O movimento que parece simples, mas não é
O governador Jorginho Mello chamou prefeitos e vice-prefeitos do MDB para uma reunião em Florianópolis. O encontro foi remarcado para o dia 27, mas o adiamento não muda o essencial.
Não se trata de agenda institucional.
É articulação política direta, pois o foco não está na direção do partido. Está na base.
O MDB vive sua divisão mais real
Hoje, o MDB não está apenas indeciso. Está dividido em três caminhos claros.
Um grupo que acompanha a articulação com João Rodrigues, outro que já se aproxima do governo e uma base municipal que tende a seguir quem garante governabilidade.
Essa reunião mira exatamente esse terceiro grupo. E esse grupo costuma decidir eleição.
Prefeito não espera decisão partidária
O MDB em Santa Catarina tem uma característica que poucos partidos mantêm. Ele ainda é municipalista.
Prefeitos e vice-prefeitos não esperam definição formal para se posicionar. Eles se movem conforme o acesso a recursos, relação institucional e viabilidade eleitoral. E é exatamente isso que o governo está explorando.
O governo joga antes da convenção
Ao reunir prefeitos antes de qualquer definição formal do MDB, Jorginho antecipa o jogo. Cria um fato político, mostra volume e pressiona a direção partidária.
Quando a decisão oficial chegar, ela pode já estar esvaziada na prática.
A base começa a decidir pelo partido
Esse é o ponto mais importante.
Se um número relevante de prefeitos comparecer e aderir ao projeto do governo, o MDB entra em um cenário delicado.

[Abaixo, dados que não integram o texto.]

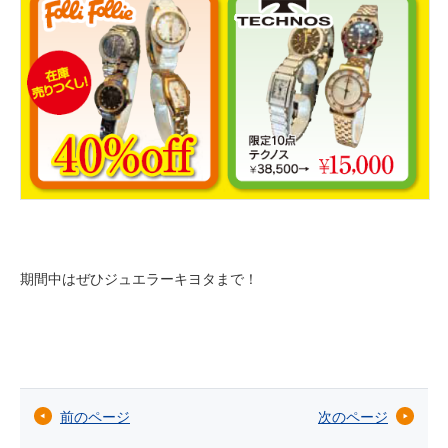
期間中はぜひジュエラーキヨタまで！
前のページ
次のページ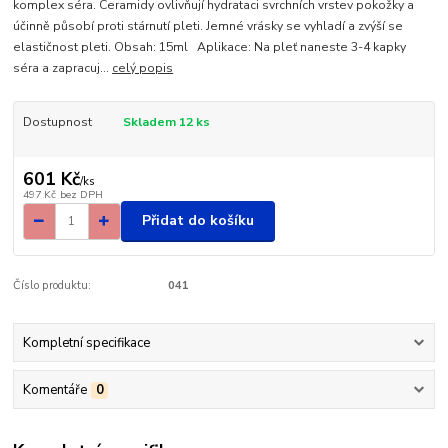
komplex séra. Ceramidy ovlivňují hydrataci svrchních vrstev pokožky a
účinně působí proti stárnutí pleti. Jemné vrásky se vyhladí a zvýší se
elastičnost pleti. Obsah: 15ml Aplikace: Na pleť naneste 3-4 kapky
séra a zapracuj...
celý popis
Dostupnost
Skladem 12 ks
601 Kč
/
ks
497 Kč
bez DPH
Přidat do košíku
Číslo produktu:
041
Kompletní specifikace
Komentáře
0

Pode decidir um caminho formal e executar outro na eleição
Isso não é incomum. Mas é sempre desgastante.
O impacto direto na oposição
Esse movimento atinge diretamente a construção de João Rodrigues.
Sem o MDB estruturado ao seu lado, ele perde capilaridade, presença regional e capacidade de mobilização. A aliança deixa de ser robusta e passa a ser incerta.
O Sul entra no radar estratégico
A mobilização de prefeitos da região da Amesc não é casual. O Sul sempre foi território relevante para o MDB.
Se essa região começa a migrar, o efeito não fica local. Ele se espalha, e pode alterar o comportamento de outras regiões.
A política começa a sair do controle dos partidos
Esse episódio revela algo maior.
Os partidos ainda tentam controlar o tempo das decisões, mas a base já começou a se movimentar.
E, quando isso acontece, o comando formal perde força.
PONTO DE VISTA
O MDB sempre foi um partido que decidia eleições em Santa Catarina. Não apenas pelo tamanho, mas pela capilaridade e pela capacidade de organização.
Hoje, esse mesmo partido corre o risco de chegar na eleição com duas posições ao mesmo tempo. Uma formal e outra real.
O movimento do governador não resolve o MDB. Mas pressiona. Antecipando o jogo, ele força o partido a escolher entre manter o controle ou assistir sua base decidir por conta própria.
Na política, partido dividido não é novidade. O problema é quando a divisão deixa de ser interna e passa a ser pública.
Quando isso acontece, não é mais o partido que escolhe o caminho. São os seus próprios integrantes.
E, nesse tipo de cenário, quem chegar primeiro costuma levar a vantagem.